An overview of the endospore stain procedure is provided in Table 2.
|Table 2. Endospore stain procedural steps.|
|Primary stain(malachite green)||Add several drops of malachite green to the smear and allow it to sit for 10 minutes. If the stain starts to dry out, add additional drops.||Vegetative cells will immediately take up the primary stain. Endospores are resistant to staining but eventually take up the dye.|
|Decolorization(water)||Rinse the slide under a gentle stream of water for 10-15 seconds.||Once the endospores are stained, they remain green. A thorough rinse with water will decolorize the vegetative cells.|
|Counterstain(safranin)||Add several drops of safranin to the smear and allow it to sit for 1 minute. Rinse the slide and blot dry.||Decolorized vegetative cells take up the counterstain and appear pink; endospores are light green.|
Differentiation among species is greatly assisted by observing how the endospores were formed and where they were located inside the bacterial cells. If the sporangium was distending (D) or not (ND) the sides of the cell is another characteristic that can be observed each species has (see Figure 9).

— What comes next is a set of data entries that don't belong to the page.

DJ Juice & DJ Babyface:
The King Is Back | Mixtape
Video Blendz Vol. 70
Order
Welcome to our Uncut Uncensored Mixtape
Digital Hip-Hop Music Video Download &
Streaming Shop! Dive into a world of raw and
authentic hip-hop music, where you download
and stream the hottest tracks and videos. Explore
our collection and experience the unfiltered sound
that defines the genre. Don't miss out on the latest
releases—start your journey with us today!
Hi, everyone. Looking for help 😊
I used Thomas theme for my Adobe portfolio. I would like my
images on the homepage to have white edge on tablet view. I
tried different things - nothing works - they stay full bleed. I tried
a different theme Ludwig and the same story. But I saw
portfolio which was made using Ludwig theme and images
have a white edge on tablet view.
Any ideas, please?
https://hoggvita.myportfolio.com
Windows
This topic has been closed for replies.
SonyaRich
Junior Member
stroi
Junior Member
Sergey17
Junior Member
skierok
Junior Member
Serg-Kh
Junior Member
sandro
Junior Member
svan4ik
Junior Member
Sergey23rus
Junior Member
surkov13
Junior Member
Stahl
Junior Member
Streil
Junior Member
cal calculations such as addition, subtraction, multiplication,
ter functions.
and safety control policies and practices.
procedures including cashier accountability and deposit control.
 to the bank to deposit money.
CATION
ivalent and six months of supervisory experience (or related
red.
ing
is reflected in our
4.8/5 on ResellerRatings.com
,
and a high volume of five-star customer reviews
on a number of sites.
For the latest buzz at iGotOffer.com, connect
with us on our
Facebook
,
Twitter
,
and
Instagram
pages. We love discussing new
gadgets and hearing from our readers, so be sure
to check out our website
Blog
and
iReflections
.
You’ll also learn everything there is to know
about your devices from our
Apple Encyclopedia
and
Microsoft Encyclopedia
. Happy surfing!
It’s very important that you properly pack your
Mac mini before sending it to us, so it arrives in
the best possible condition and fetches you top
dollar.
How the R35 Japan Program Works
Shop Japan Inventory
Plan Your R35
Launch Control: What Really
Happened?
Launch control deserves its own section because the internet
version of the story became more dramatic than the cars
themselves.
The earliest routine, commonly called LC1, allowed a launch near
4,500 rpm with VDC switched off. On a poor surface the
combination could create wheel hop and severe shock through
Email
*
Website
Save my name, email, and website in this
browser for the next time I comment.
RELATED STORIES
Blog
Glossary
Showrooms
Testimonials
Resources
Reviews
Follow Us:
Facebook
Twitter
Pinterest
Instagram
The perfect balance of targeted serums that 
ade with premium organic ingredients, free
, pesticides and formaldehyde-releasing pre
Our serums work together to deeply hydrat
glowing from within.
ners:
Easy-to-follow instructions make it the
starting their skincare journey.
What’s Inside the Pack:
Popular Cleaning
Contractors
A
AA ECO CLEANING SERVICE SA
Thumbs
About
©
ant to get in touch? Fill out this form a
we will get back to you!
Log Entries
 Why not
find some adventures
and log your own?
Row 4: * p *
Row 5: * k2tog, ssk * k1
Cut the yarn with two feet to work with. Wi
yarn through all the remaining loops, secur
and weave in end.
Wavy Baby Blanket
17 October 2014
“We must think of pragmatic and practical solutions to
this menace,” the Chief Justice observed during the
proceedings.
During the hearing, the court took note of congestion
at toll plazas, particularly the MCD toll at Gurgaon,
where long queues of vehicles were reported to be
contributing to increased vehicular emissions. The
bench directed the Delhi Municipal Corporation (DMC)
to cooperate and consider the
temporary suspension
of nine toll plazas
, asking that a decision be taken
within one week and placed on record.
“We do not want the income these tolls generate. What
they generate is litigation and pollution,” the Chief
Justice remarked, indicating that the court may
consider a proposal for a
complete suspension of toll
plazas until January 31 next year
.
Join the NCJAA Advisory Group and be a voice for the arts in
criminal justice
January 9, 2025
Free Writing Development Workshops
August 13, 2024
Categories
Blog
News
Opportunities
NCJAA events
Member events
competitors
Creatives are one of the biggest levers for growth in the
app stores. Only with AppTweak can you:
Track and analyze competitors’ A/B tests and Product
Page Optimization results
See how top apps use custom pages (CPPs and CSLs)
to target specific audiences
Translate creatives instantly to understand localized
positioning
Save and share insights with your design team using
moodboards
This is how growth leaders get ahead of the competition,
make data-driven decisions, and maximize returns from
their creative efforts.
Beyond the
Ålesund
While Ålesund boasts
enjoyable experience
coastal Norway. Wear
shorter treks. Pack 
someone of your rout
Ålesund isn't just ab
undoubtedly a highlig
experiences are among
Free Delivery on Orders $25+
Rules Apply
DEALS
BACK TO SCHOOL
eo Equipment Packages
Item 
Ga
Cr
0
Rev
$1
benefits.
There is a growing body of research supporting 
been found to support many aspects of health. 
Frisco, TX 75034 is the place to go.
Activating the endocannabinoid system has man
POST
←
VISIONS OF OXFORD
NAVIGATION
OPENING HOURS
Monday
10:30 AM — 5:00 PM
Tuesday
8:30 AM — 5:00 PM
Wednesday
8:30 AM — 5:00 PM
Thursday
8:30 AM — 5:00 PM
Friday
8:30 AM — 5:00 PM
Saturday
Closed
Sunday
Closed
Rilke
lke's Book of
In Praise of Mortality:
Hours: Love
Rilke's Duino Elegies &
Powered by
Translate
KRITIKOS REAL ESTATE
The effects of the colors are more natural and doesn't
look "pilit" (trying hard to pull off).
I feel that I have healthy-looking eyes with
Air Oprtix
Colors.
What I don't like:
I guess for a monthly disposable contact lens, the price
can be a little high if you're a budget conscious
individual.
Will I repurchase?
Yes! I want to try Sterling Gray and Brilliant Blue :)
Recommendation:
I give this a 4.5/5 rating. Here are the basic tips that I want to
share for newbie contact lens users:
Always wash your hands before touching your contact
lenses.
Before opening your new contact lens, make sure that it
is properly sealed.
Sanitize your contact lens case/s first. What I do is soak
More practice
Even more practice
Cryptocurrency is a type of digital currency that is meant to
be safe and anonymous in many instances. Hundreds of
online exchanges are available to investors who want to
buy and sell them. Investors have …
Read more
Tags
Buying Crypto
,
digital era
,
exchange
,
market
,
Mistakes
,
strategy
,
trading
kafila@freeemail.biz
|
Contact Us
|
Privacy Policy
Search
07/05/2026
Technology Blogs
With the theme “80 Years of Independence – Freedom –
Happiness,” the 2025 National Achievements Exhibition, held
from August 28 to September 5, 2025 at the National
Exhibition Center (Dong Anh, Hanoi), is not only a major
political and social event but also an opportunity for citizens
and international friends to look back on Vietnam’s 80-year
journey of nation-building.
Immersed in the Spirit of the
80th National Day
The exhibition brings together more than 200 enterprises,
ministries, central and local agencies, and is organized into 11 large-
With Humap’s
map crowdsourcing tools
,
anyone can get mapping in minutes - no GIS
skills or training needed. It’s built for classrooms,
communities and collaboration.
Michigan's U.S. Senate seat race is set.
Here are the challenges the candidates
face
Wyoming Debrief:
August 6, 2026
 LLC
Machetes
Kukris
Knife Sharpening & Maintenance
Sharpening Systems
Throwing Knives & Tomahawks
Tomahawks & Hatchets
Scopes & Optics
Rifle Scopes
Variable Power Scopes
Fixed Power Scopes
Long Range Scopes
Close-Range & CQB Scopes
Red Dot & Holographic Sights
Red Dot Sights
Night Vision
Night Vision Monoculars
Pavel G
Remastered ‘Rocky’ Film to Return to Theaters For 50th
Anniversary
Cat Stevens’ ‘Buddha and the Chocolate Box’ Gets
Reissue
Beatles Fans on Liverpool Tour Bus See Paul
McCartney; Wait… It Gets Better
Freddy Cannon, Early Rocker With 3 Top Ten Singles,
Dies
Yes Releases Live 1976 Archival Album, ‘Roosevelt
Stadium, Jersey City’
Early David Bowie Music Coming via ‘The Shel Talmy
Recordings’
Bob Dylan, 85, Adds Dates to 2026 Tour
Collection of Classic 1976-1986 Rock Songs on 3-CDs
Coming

Endospores are quite resistant to most staining procedures; however, in a routinely stained smear, they may be visible as “outlines” with clear space within. If you observe “outlines” or what appear to be “ghosts” of cells in a Gram stained smear of a Gram-positive bacilli, then the endospore stain should also be performed to confirm the presence or absence of endospores.
A volunteer from your lab bench should obtain bacterial cultures for endospore staining, as directed by your instructor. Note that these will all be species of Bacillus. Prepare smears and stain each using the endospore staining technique. Observe the slides and note the shape and location of the endospore and the appearance of the sporangium (swollen or not swollen) in the table below:
|Name of culture||Endospore Shape||Location||Sporangium|
In addition, choose ONE of the cultures from above and Gram stain it. Record your results below in the spaces provided:
Name of Gram stained culture: __________________________________________________
Gram stain reaction and cellular morphology: ______________________________________
Are endospores visible in the Gram stained smear? _________________ If you see endospores, describe how they appear in the Gram stained preparation, and how this is similar to and different from what you see in the endospore stained preparation.